Department of Mathematics, Stockholm University, 106 91 Stockholm, Sweden.
Department of Mathematics, Stockholm University, 106 91 Stockholm, Sweden
Genome Res. 2023 Jul;33(7):1162-1174. doi: 10.1101/gr.277645.123. Epub 2023 May 22.
Seed design is important for sequence similarity search applications such as read mapping and average nucleotide identity (ANI) estimation. Although -mers and spaced -mers are likely the most well-known and used seeds, sensitivity suffers at high error rates, particularly when indels are present.

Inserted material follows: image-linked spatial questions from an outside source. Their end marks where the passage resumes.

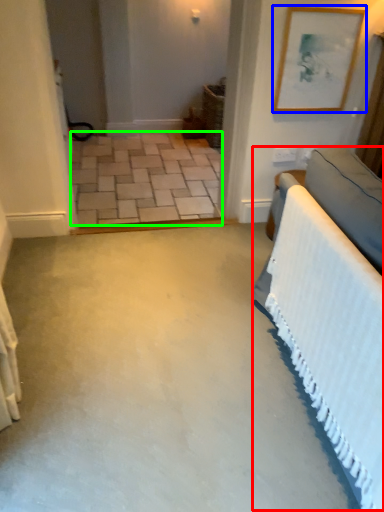
Question: Estimate the real-world distances between objects in this image. Which object is farther from bed (highlighted by a red box), picture frame (highlighted by a blue box) or concrete (highlighted by a green box)?

Choices:
 (A) picture frame
 (B) concrete

Answer: (B)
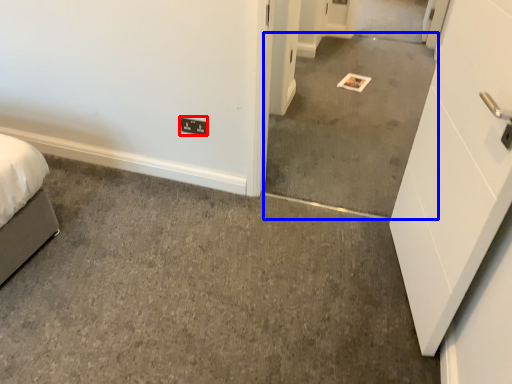
Question: Among these objects, which one is farthest to the camera, light switch (highlighted by a red box) or concrete (highlighted by a blue box)?

Choices:
 (A) light switch
 (B) concrete

Answer: (A)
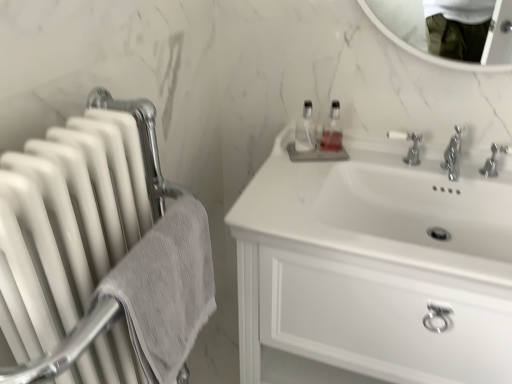
Locate an element on the screen. vacant region to the right of translucent plastic soap dispenser at upper center is located at coordinates (379, 152).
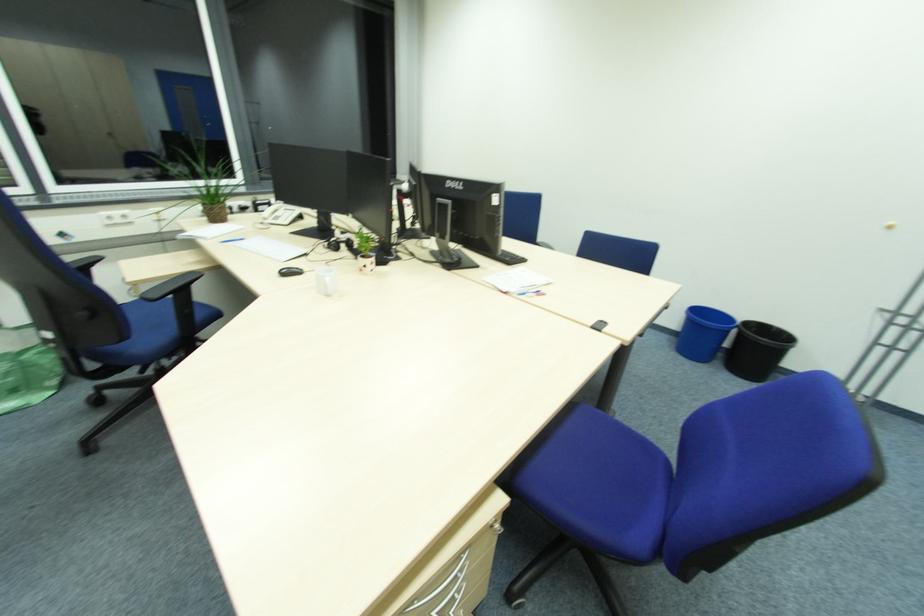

Recently, we developed a pseudorandom seeding construct, strobemers, which was empirically shown to have high sensitivity also at high indel rates. However, the study lacked a deeper understanding of why. In this study, we propose a model to estimate the entropy of a seed and find that seeds with high entropy, according to our model, in most cases have high match sensitivity. Our discovered seed randomness-sensitivity relationship explains why some seeds perform better than others, and the relationship provides a framework for designing even more sensitive seeds. We also present three new strobemer seed constructs: mixedstrobes, altstrobes, and multistrobes. We use both simulated and biological data to show that our new seed constructs improve sequence-matching sensitivity to other strobemers. We show that the three new seed constructs are useful for read mapping and ANI estimation. For read mapping, we implement strobemers into minimap2 and observe 30% faster alignment time and 0.2% higher accuracy than using -mers when mapping reads at high error rates. As for ANI estimation, we find that higher entropy seeds have a higher rank correlation between estimated and true ANI.
种子设计对于序列相似性搜索应用程序非常重要,例如读映射和平均核苷酸同一性 (ANI) 估计。尽管 -mers 和间隔 -mers 可能是最著名和常用的种子,但在高错误率下,尤其是在存在插入和缺失的情况下,敏感性会受到影响。最近,我们开发了一种伪随机播种结构,即 strobe 种子,经验表明,即使在高插入和缺失率下,它也具有很高的敏感性。然而,该研究缺乏对原因的更深入理解。在本研究中,我们提出了一种估计种子熵的模型,并发现根据我们的模型,熵高的种子在大多数情况下具有较高的匹配敏感性。我们发现的种子随机性-敏感性关系解释了为什么某些种子比其他种子表现更好,并且该关系为设计更敏感的种子提供了框架。我们还提出了三种新的 strobe 种子结构:混合 strobe、替代 strobe 和多 strobe。我们使用模拟和生物数据表明,我们的新种子结构可以提高其他 strobe 的序列匹配敏感性。我们表明,这三种新的种子结构对于读映射和 ANI 估计都很有用。对于读映射,我们将 strobe 集成到 minimap2 中,并观察到在高错误率下映射读取时,与使用 -mers 相比,对齐时间快 30%,准确性高 0.2%。对于 ANI 估计,我们发现更高熵的种子在估计和真实 ANI 之间具有更高的等级相关系数。